Complete the following:
1. Render the following sentence from the text on the No Child Left Behind reauthorization into French: "Weaver asked the Committee to slow the legislative process down in order to make a truly meaningful and major course correction in how the federal government supports state and local education initiatives."
2. Reproduce the passage of the text on the No Child Left Behind reauthorization verbatim, starting at "NEA President Reg Weaver urges" and ending at "the Committee today.".

Nation’s Largest Education Association Urges House Committee to Reject Draft Language for Reauthorization of No Child Left Behind Law

NEA President Reg Weaver urges lawmakers not to miss opportunity to make major course correction

WASHINGTON—NEA President Reg Weaver called on members of the House Education and Labor Committee to reject draft language currently under discussion for the reauthorization of the No Child Left Behind Act while testifying to the Committee today.

Reg Weaver

Weaver asked the Committee to slow the legislative process down in order to make a truly meaningful and major course correction in how the federal government supports state and local education initiatives. In his testimony, Weaver told the Committee, “We are not able to support the discussion draft as currently written. We are hopeful that the Committee will take the time to make meaningful changes.”

Speaking about his comments to the Committee, Weaver added, “The draft that has been provided for discussion makes only minor tweaks in the divisive and dysfunctional law that parents, teachers, and public schools have been saddled with these past five years. If they’re not going to make meaningful changes that truly address the needs of America’s public school students, a major opportunity will have been missed.

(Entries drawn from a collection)
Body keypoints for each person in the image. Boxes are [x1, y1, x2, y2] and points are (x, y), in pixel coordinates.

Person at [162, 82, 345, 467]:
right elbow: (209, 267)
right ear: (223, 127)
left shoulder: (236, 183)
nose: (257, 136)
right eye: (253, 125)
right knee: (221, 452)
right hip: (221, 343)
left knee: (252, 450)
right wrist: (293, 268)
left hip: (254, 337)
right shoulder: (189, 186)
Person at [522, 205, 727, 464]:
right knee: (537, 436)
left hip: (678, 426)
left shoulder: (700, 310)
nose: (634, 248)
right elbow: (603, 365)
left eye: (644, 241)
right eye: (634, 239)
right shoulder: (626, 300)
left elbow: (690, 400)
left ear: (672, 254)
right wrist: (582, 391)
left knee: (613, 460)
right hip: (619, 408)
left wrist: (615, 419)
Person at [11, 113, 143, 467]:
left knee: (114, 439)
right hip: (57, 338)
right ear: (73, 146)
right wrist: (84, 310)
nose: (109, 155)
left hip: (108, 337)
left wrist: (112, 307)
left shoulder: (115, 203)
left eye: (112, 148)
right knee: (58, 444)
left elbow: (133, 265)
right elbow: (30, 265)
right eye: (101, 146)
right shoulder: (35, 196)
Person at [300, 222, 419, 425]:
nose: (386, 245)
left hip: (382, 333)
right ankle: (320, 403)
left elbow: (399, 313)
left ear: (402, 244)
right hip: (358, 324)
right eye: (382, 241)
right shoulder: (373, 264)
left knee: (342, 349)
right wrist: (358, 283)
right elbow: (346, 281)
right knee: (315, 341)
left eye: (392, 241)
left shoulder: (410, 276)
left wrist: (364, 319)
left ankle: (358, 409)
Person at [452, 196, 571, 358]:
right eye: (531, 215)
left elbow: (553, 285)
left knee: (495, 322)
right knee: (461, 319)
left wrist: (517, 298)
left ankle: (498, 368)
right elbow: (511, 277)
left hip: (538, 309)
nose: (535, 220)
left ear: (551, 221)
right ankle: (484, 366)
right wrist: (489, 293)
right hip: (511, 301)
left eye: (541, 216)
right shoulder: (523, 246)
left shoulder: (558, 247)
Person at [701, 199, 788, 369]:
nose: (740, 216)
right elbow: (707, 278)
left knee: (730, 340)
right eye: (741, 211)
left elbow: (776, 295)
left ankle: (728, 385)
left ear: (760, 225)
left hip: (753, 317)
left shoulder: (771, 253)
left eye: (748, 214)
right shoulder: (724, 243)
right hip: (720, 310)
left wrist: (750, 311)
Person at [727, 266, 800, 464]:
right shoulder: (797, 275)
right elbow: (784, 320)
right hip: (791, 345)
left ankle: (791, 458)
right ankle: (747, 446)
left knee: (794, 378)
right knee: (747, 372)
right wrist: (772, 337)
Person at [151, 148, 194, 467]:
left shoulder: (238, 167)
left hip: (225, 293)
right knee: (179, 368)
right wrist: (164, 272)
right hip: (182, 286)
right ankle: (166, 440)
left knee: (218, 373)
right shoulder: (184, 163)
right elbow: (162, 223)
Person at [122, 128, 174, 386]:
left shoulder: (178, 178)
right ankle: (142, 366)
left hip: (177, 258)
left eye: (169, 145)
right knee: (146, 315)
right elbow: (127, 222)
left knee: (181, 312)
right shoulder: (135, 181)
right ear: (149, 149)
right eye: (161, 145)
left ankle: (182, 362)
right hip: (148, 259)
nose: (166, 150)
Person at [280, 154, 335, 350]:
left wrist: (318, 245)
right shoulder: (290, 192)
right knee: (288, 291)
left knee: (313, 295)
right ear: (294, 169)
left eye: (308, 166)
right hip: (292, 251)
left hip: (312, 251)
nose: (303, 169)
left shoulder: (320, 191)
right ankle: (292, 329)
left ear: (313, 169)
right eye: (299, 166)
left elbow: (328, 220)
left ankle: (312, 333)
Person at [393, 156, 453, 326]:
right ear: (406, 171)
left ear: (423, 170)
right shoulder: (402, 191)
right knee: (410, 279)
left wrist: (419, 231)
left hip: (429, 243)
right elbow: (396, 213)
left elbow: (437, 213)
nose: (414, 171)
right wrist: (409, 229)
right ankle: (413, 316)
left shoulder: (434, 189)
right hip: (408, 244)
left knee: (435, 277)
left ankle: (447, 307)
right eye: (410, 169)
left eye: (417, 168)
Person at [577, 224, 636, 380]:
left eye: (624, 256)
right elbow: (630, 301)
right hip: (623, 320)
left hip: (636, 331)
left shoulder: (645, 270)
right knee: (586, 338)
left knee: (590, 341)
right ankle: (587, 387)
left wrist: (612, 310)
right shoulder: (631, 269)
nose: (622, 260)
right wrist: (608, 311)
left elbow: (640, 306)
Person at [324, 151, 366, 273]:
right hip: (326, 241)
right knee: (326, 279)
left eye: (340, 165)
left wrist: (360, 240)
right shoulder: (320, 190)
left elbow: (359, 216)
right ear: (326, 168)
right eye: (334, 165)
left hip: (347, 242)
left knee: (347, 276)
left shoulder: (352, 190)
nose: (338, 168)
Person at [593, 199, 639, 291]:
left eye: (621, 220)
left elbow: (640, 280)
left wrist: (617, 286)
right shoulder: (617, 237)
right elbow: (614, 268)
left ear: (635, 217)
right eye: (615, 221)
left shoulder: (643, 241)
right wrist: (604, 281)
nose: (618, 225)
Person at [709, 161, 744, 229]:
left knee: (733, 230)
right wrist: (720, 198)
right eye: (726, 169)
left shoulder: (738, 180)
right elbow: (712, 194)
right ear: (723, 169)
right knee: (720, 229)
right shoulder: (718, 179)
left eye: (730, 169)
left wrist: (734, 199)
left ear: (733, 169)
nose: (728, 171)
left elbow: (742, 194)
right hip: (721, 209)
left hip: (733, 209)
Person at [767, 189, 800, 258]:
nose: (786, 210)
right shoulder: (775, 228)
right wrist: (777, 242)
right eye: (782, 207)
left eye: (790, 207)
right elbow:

Results for the exercise:
1. Weaver a demandé à la commission de ralentir le processus législatif afin d'apporter une correction de trajectoire véritablement significative et majeure à la manière dont le gouvernement fédéral soutient les initiatives éducatives des États et des collectivités locales.

2.
NEA President Reg Weaver urges lawmakers not to miss opportunity to make major course correction

WASHINGTON—NEA President Reg Weaver called on members of the House Education and Labor Committee to reject draft language currently under discussion for the reauthorization of the No Child Left Behind Act while testifying to the Committee today.